While the well-made virtual assistant provided gravely needed solace to the grieving family, Xiaoice CEO Li Di is concerned the success might have opened a “Pandora’s box”. Ethics and infringement of privacy are among Li’s main worries as the company only takes on requests by the family of the deceased. However, with the case of Bao Rong out in the open, inevitably AI resurrection has become a business. On online marketplaces such as Taobao, such services are now available from as low as 5 RMB (0.69 USD) a pop, and as high as 50,000 RMB (6,945.12 USD) or more. From simple “talking pictures” that sound nothing like the loved ones to deepfake videos of actors speaking with the face of the deceased, the lower end of the market is more “artificial” than “intelligent”. However, the upper spectrum of the market does have genuine AI-powered virtual humans similar to Xiaoice’s.

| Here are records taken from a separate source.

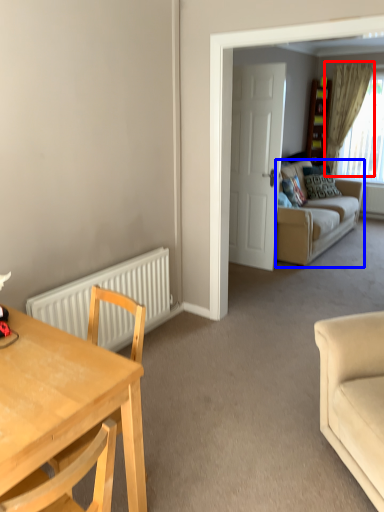
Question: Which object is closer to the camera taking this photo, curtain (highlighted by a red box) or studio couch (highlighted by a blue box)?

Choices:
 (A) curtain
 (B) studio couch

Answer: (B)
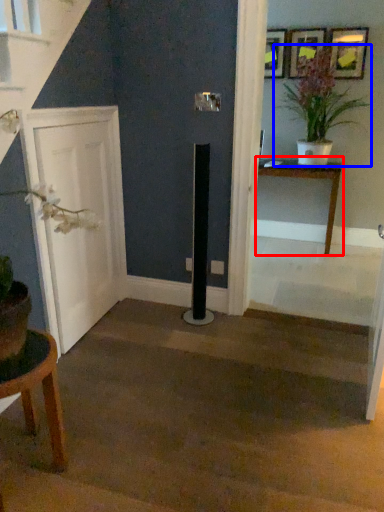
Question: Which object is closer to the camera taking this photo, table (highlighted by a red box) or houseplant (highlighted by a blue box)?

Choices:
 (A) table
 (B) houseplant

Answer: (B)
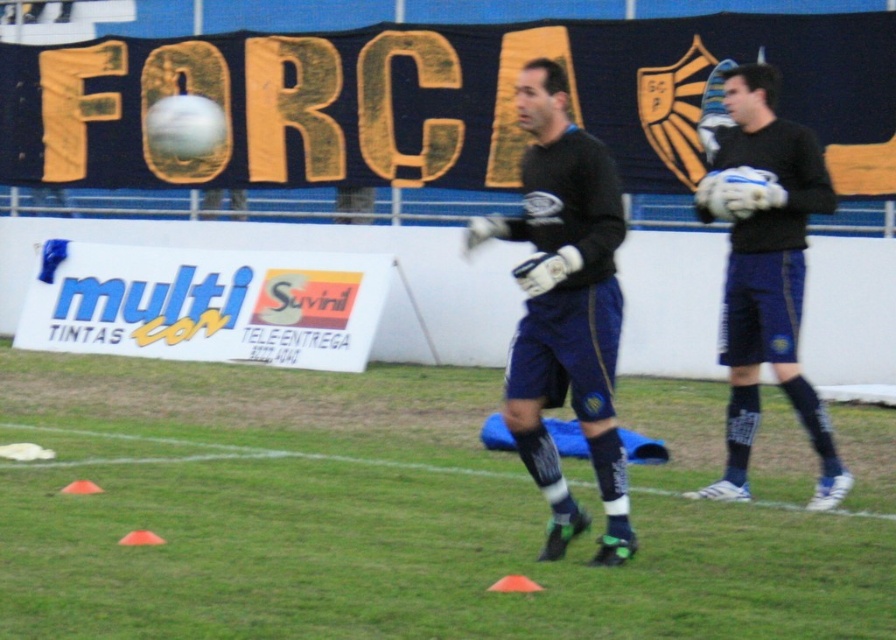
Who is positioned more to the left, dark blue jersey at center or matte black gloves at right?

dark blue jersey at center is more to the left.

Does dark blue jersey at center have a lesser width compared to matte black gloves at right?

Yes.

Where is `dark blue jersey at center`? The image size is (896, 640). dark blue jersey at center is located at coordinates (565, 308).

Does point (481, 472) lie in front of point (738, 298)?

No.

Does green grass at center lie in front of matte black gloves at right?

Yes, green grass at center is in front of matte black gloves at right.

Who is more distant from viewer, (14, 481) or (786, 352)?

The point (14, 481) is behind.

Locate an element on the screen. The width and height of the screenshot is (896, 640). green grass at center is located at coordinates (393, 513).

Is point (785, 577) positioned in front of point (586, 284)?

Yes.

The width and height of the screenshot is (896, 640). What are the coordinates of `green grass at center` in the screenshot? It's located at (393, 513).

Is point (655, 403) positioned after point (613, 541)?

Yes, it is.

Where is `green grass at center`? green grass at center is located at coordinates (393, 513).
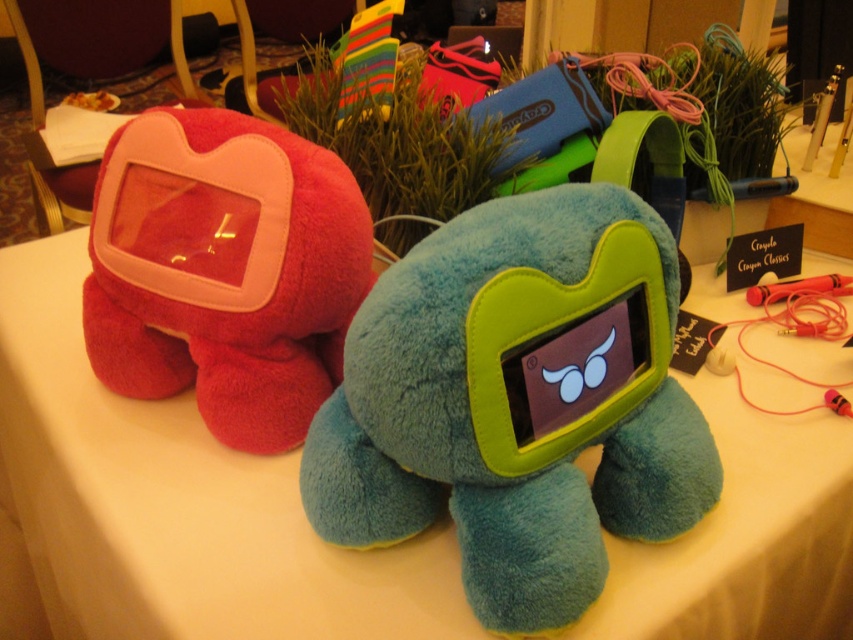
Question: Observing the image, what is the correct spatial positioning of white cloth at center in reference to teal plush toy at center?

Choices:
 (A) right
 (B) left

Answer: (B)

Question: Estimate the real-world distances between objects in this image. Which object is farther from the white cloth at center?

Choices:
 (A) matte pink plush at left
 (B) teal plush toy at center

Answer: (B)

Question: Among these objects, which one is nearest to the camera?

Choices:
 (A) white cloth at center
 (B) matte pink plush at left

Answer: (A)

Question: From the image, what is the correct spatial relationship of white cloth at center in relation to teal plush toy at center?

Choices:
 (A) right
 (B) left

Answer: (B)

Question: Can you confirm if white cloth at center is positioned to the left of teal plush toy at center?

Choices:
 (A) no
 (B) yes

Answer: (B)

Question: Estimate the real-world distances between objects in this image. Which object is farther from the teal plush toy at center?

Choices:
 (A) matte pink plush at left
 (B) white cloth at center

Answer: (A)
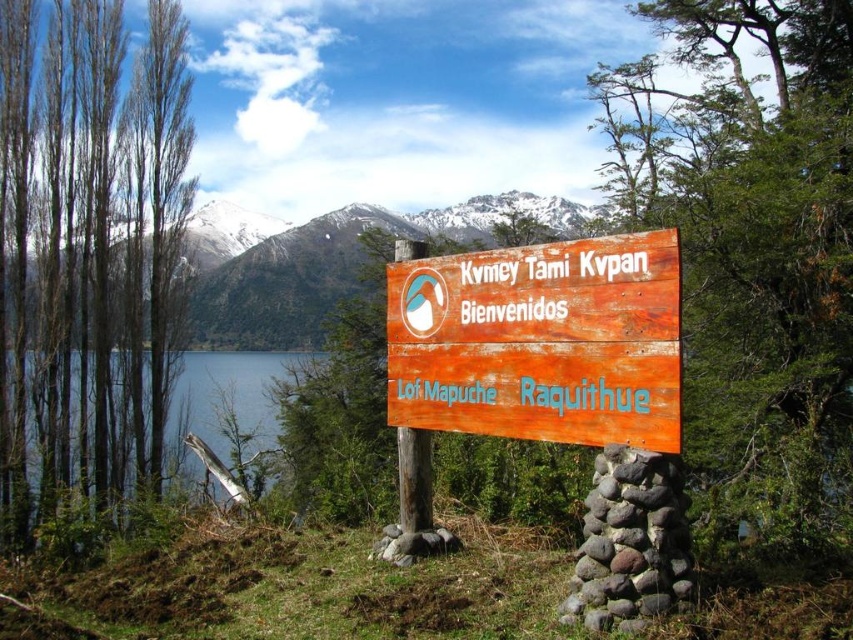
Question: Is wooden sign at center to the left of snowy rock mountain at upper center from the viewer's perspective?

Choices:
 (A) yes
 (B) no

Answer: (B)

Question: Can you confirm if snowy rock mountain at upper center is positioned to the right of blue water at left?

Choices:
 (A) yes
 (B) no

Answer: (A)

Question: Which point is closer to the camera?

Choices:
 (A) wooden sign at center
 (B) snowy rock mountain at upper center
 (C) blue water at left

Answer: (A)

Question: Among these points, which one is nearest to the camera?

Choices:
 (A) (633, 588)
 (B) (228, 374)

Answer: (A)

Question: Which object appears closest to the camera in this image?

Choices:
 (A) snowy rock mountain at upper center
 (B) blue water at left

Answer: (A)

Question: Can you confirm if wooden sign at center is positioned to the left of blue water at left?

Choices:
 (A) no
 (B) yes

Answer: (A)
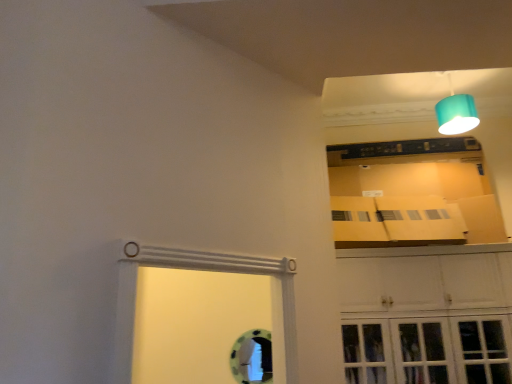
Question: Is the surface of teal fabric lampshade at upper right in direct contact with white glossy cabinet at upper right?

Choices:
 (A) no
 (B) yes

Answer: (A)

Question: Considering the relative sizes of teal fabric lampshade at upper right and white glossy cabinet at upper right in the image provided, is teal fabric lampshade at upper right taller than white glossy cabinet at upper right?

Choices:
 (A) no
 (B) yes

Answer: (A)

Question: Does teal fabric lampshade at upper right have a greater width compared to white glossy cabinet at upper right?

Choices:
 (A) no
 (B) yes

Answer: (A)

Question: From a real-world perspective, is teal fabric lampshade at upper right under white glossy cabinet at upper right?

Choices:
 (A) yes
 (B) no

Answer: (B)

Question: Does teal fabric lampshade at upper right come behind white glossy cabinet at upper right?

Choices:
 (A) no
 (B) yes

Answer: (B)

Question: Is teal fabric lampshade at upper right smaller than white glossy cabinet at upper right?

Choices:
 (A) yes
 (B) no

Answer: (A)

Question: Is white glossy cabinet at upper right to the right of teal fabric lampshade at upper right from the viewer's perspective?

Choices:
 (A) yes
 (B) no

Answer: (B)

Question: Is the depth of white glossy cabinet at upper right less than that of teal fabric lampshade at upper right?

Choices:
 (A) no
 (B) yes

Answer: (B)

Question: Can you confirm if white glossy cabinet at upper right is wider than teal fabric lampshade at upper right?

Choices:
 (A) no
 (B) yes

Answer: (B)

Question: Is white glossy cabinet at upper right placed right next to teal fabric lampshade at upper right?

Choices:
 (A) no
 (B) yes

Answer: (A)

Question: From the image's perspective, is white glossy cabinet at upper right under teal fabric lampshade at upper right?

Choices:
 (A) no
 (B) yes

Answer: (B)

Question: Considering the relative positions of white glossy cabinet at upper right and teal fabric lampshade at upper right in the image provided, is white glossy cabinet at upper right behind teal fabric lampshade at upper right?

Choices:
 (A) no
 (B) yes

Answer: (A)

Question: Which is correct: teal fabric lampshade at upper right is inside white glossy cabinet at upper right, or outside of it?

Choices:
 (A) outside
 (B) inside

Answer: (A)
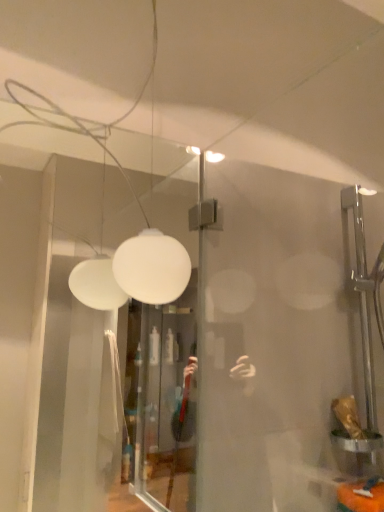
In order to click on white matte sphere at upper center in this screenshot , I will do `click(150, 262)`.

Image resolution: width=384 pixels, height=512 pixels. What do you see at coordinates (150, 262) in the screenshot? I see `white matte sphere at upper center` at bounding box center [150, 262].

Where is `white matte sphere at upper center`? white matte sphere at upper center is located at coordinates [150, 262].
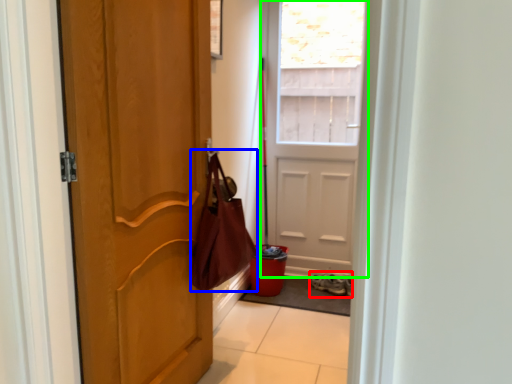
Question: Considering the real-world distances, which object is closest to footwear (highlighted by a red box)? shoulder bag (highlighted by a blue box) or door (highlighted by a green box).

Choices:
 (A) shoulder bag
 (B) door

Answer: (B)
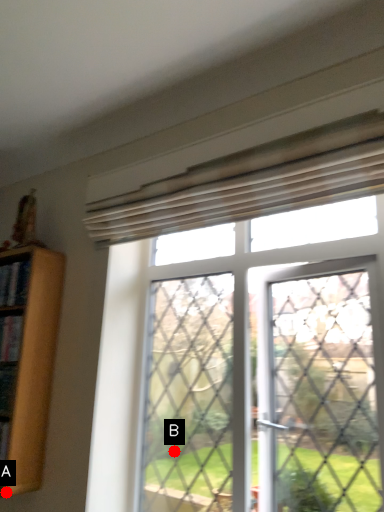
Question: Two points are circled on the image, labeled by A and B beside each circle. Among these points, which one is farthest from the camera?

Choices:
 (A) A is further
 (B) B is further

Answer: (B)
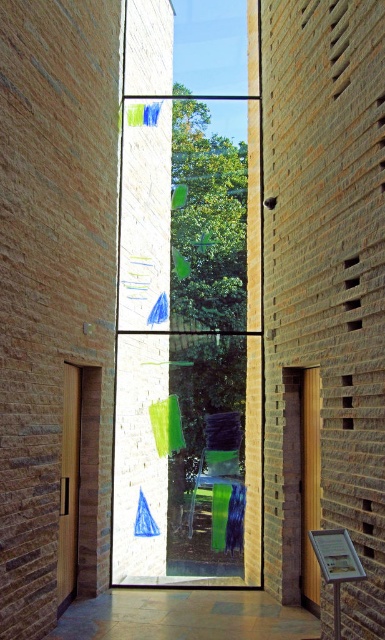
Question: Is transparent glass window at center wider than green fabric chair at center?

Choices:
 (A) yes
 (B) no

Answer: (B)

Question: Is wooden door at left positioned at the back of green fabric chair at center?

Choices:
 (A) yes
 (B) no

Answer: (B)

Question: Which point appears farthest from the camera in this image?

Choices:
 (A) (229, 493)
 (B) (127, 228)

Answer: (B)

Question: Which object is closer to the camera taking this photo?

Choices:
 (A) wooden door at left
 (B) transparent glass window at center
 (C) green fabric chair at center

Answer: (A)

Question: Which object is closer to the camera taking this photo?

Choices:
 (A) transparent glass window at center
 (B) green fabric chair at center
 (C) wooden door at left

Answer: (C)

Question: Does transparent glass window at center come in front of wooden door at left?

Choices:
 (A) yes
 (B) no

Answer: (B)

Although the technology is still in its infancy, AI resurrection can undeniably provide comfort to bereaved families with the cherished memory of their loved ones. However, without legal and moral oversight, it can quickly become a playground for fraudsters. Deepfake or AI-trained virtual humans have been reported to be impersonating living people and scamming a company through videocall in Hong Kong. Another worrying sign is that social media is now flooded with resurrected deceased celebrities without the approval of their family or estates. The legal and ethical implications of such services is complex and in need of urgent review.